What is Big Data?
As IT and personal computing took over a mostly analogical world the amount of data generated by the impact is quickly growing to a size no one would’ve been able to predict. But when data is so big it becomes Big Data? And what exactly is Big Data? This article is a complete introduction to Big Data and related arguments such as Data Science.
What is Big Data?
Big Data is a buzzword, just like Cloud and Data Science, I always start explaining what a buzzword is by telling others what it is not. Being a buzzword Big Data won’t automatically solve complex problems you thought were too complex to solve, without efforts.
So Big Data is just like normal data, but big. Then when does data become big? Traditionally there are three characteristics (but there’s more) that define Big Data:
- volume: the amount of data is big, often times huge (over PB, EB scale)
- variety: the data contains information stored in different ways (structured, unstructured, semi-structured)
- speed: the speed at which the data is generated is elevated (e.g. real time sensors logs)
Why is Big Data important?
In the information age every information matters, the more the better. Big Data technologies shine in this field because they can handle huge amounts of data while allowing interrogations that would not be possible with traditional databases.
Thanks to Big Data it is possible to learn and understand new patterns hidden within data. These patterns can mean anything or nothing but most of the times even seemingly worthless data will hide precious information. As an example think of market sales and social media. One could envision algorithms that predict new sales looking at sales history or fashion trends based on social media posts.
Although Big Data may not be useful without skilled professionals and investments, the revenue generated by analyzing this data usually pays off in the long run. Big Data reached its popularity peak around 2015-2016, and while this is not the case anymore, most companies have embraced data collection and analysis.
Structured vs Unstructured Data (and semi-structured)
An important classification of data is the presence or the absence of a structure:
- structured data has a structure, most of the data in the past decades falls in this category, a prominent example is data stored within a Relational Database.
- unstructured data doesn’t have a structure, documents and emails are prominent examples.
- semi-structured data include parts that have a structure and parts that don’t.
While working with structured data has been traditionally handled by Relational Databases, dealing with unstructured data requires different techniques and usually more computational power. Most of the data generated and stored in the past decades was structured, but most of the data generated nowadays (think of IoT, Smartphones, Sensors) is unstructured. Big Data mostly works with unstructured data.

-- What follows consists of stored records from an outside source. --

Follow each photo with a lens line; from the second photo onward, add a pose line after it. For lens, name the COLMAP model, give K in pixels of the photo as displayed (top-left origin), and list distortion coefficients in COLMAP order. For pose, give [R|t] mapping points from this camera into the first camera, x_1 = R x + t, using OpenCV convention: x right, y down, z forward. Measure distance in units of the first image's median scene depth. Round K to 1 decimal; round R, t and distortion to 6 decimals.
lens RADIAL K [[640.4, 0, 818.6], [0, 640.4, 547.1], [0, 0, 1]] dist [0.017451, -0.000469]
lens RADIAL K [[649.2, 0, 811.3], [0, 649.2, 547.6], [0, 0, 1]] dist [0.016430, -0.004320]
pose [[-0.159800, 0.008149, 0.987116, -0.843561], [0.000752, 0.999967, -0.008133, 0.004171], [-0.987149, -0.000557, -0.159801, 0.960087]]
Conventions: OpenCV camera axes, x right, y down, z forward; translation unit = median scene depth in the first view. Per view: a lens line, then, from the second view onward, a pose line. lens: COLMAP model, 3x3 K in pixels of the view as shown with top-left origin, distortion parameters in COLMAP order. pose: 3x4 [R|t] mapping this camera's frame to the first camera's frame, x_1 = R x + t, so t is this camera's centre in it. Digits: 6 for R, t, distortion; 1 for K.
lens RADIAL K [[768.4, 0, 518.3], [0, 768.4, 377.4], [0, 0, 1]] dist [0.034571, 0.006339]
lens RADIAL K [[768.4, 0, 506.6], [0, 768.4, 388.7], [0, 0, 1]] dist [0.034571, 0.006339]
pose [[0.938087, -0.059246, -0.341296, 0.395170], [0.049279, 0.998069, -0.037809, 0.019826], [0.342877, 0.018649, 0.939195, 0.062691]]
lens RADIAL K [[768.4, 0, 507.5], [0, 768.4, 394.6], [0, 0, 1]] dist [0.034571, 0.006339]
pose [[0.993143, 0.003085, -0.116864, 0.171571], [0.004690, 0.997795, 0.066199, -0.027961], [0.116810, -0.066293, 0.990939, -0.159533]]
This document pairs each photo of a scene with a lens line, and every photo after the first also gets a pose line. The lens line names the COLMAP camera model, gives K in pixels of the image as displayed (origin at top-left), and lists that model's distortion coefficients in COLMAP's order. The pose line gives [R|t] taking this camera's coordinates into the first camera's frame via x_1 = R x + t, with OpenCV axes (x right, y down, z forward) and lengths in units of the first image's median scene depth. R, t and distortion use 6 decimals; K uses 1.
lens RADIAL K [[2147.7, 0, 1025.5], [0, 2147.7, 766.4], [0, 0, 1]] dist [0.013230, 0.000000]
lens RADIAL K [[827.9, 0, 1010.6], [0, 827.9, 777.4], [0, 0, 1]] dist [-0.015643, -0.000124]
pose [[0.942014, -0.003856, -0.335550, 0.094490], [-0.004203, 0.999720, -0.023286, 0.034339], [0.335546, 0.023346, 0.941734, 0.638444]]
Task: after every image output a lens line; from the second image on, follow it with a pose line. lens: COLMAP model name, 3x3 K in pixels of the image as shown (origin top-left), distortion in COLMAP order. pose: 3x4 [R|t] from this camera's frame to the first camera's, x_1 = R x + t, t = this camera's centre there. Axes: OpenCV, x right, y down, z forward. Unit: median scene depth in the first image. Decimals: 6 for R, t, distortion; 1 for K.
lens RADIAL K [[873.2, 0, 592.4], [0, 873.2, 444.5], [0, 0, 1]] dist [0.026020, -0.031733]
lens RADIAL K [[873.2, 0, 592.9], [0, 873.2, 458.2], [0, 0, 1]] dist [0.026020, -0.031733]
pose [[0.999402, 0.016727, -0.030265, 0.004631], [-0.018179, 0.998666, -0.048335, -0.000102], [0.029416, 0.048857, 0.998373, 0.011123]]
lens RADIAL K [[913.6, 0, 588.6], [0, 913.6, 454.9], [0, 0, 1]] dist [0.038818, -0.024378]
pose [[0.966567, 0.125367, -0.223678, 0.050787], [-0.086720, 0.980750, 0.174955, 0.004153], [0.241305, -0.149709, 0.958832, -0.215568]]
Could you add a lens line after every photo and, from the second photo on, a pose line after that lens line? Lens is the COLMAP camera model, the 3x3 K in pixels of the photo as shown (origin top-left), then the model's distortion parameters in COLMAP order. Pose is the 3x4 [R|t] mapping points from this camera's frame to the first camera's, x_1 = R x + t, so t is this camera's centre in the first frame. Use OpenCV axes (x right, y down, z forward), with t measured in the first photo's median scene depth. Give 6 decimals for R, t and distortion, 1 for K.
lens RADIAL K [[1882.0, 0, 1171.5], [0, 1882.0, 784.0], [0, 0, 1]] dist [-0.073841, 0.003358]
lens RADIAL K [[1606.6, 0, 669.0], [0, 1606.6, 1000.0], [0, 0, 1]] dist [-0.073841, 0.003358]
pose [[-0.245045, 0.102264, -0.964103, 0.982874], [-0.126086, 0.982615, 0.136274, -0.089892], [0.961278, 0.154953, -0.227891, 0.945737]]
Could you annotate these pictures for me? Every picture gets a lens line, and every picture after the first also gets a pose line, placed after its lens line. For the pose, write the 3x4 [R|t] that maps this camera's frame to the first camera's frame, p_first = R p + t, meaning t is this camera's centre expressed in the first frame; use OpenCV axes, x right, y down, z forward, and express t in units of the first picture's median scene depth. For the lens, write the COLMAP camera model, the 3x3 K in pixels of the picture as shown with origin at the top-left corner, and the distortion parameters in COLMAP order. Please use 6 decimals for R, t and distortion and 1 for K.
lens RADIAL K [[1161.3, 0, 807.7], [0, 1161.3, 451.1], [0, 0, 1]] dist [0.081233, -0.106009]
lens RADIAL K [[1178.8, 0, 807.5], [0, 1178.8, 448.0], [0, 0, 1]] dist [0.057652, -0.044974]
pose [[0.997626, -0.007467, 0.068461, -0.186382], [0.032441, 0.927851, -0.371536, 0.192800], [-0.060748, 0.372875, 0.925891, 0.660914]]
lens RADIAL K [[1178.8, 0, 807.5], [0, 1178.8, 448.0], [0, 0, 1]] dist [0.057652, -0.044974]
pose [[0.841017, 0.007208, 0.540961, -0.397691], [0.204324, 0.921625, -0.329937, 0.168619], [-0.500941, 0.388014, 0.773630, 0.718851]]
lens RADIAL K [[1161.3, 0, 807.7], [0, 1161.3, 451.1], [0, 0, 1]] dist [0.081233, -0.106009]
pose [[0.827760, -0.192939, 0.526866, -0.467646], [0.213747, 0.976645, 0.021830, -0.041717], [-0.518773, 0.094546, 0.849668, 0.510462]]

Big Data and Relational Databases
Relational Databases were the de facto structured data storage solution for business data. With the advent of Big Data, RDBMS (Relational Database Management System) couldn’t keep up with the growing amount of data, nor with unstructured data. The first form of non-relational data storage solution were the so-called NoSQL databases, allowing data to be stored in other structures different from tables.
The real leap only happened when Hadoop started gaining momentum. Hadoop is a framework composed of HDFS, a distributed file system capable of handling petabyte-scale data and MapReduce a programming model capable to execute complex interrogations across huge datasets.
Nowadays Big Data solutions often work alongside Relational Databases and Data Warehouses. The closest link between the two are the so-called Wide Column Stores sometimes also called NoSQL wide-column. These NoSQL databases resemble traditional Relational Databases but column names and their format may vary between rows.
Big Data and Data Science
Big Data has been often times compared to oil, holding intrinsic value. This value however is often inaccessible, that’s where Data Science comes in. Alongside traditional Data Mining techniques, Machine Learning and Artificial Intelligence algorithms help companies locate and leverage the value hidden within Big Data.
While not strictly required to achieve good results, Machine Learning algorithms will benefit from larger datasets. To manage datasets that are vast and unstructured technologies related to Big Data step in the process. Nowadays ML models are getting momentum which can lead to the belief the model is more important than data, but it is hard to envision a Machine Learning algorithm working on no data.
Big Data processes and related terms
The first term you may encounter is dataset. Traditionally datasets are associated with tabular form, that is not the case anymore and the term can also be used to refer to unstructured data.
Data Mining refers to techniques used to recognize patterns within data. Traditionally Regression Analysis has been used to perform this task, modern techniques such as Machine Learning have revolutionized the field.
Data Analysis refers to a process that aims to extract, clean, transform, model and sometimes visualize insights derived from data. While Data Mining analyzes data to discover patterns, Data Analysis extracts useful information from existing data.
Data Cleaning is the process that cleans the data from potential blocking situations such as incomplete values or duplicate entries.
Data Modeling refers to the process used to create a model that represents or can store data. This is often associated with RDBMS.
ETL stands for Extract, Transform, Load, it is a process that copies data from one or more sources (Extract) to a target system (Load) that represents the data differently from the sources (Transform). Another variant is E-LT or ELT. ETL is traditionally employed in Data Warehouses while ELT is more prominent in Big Data dealing with unstructured data.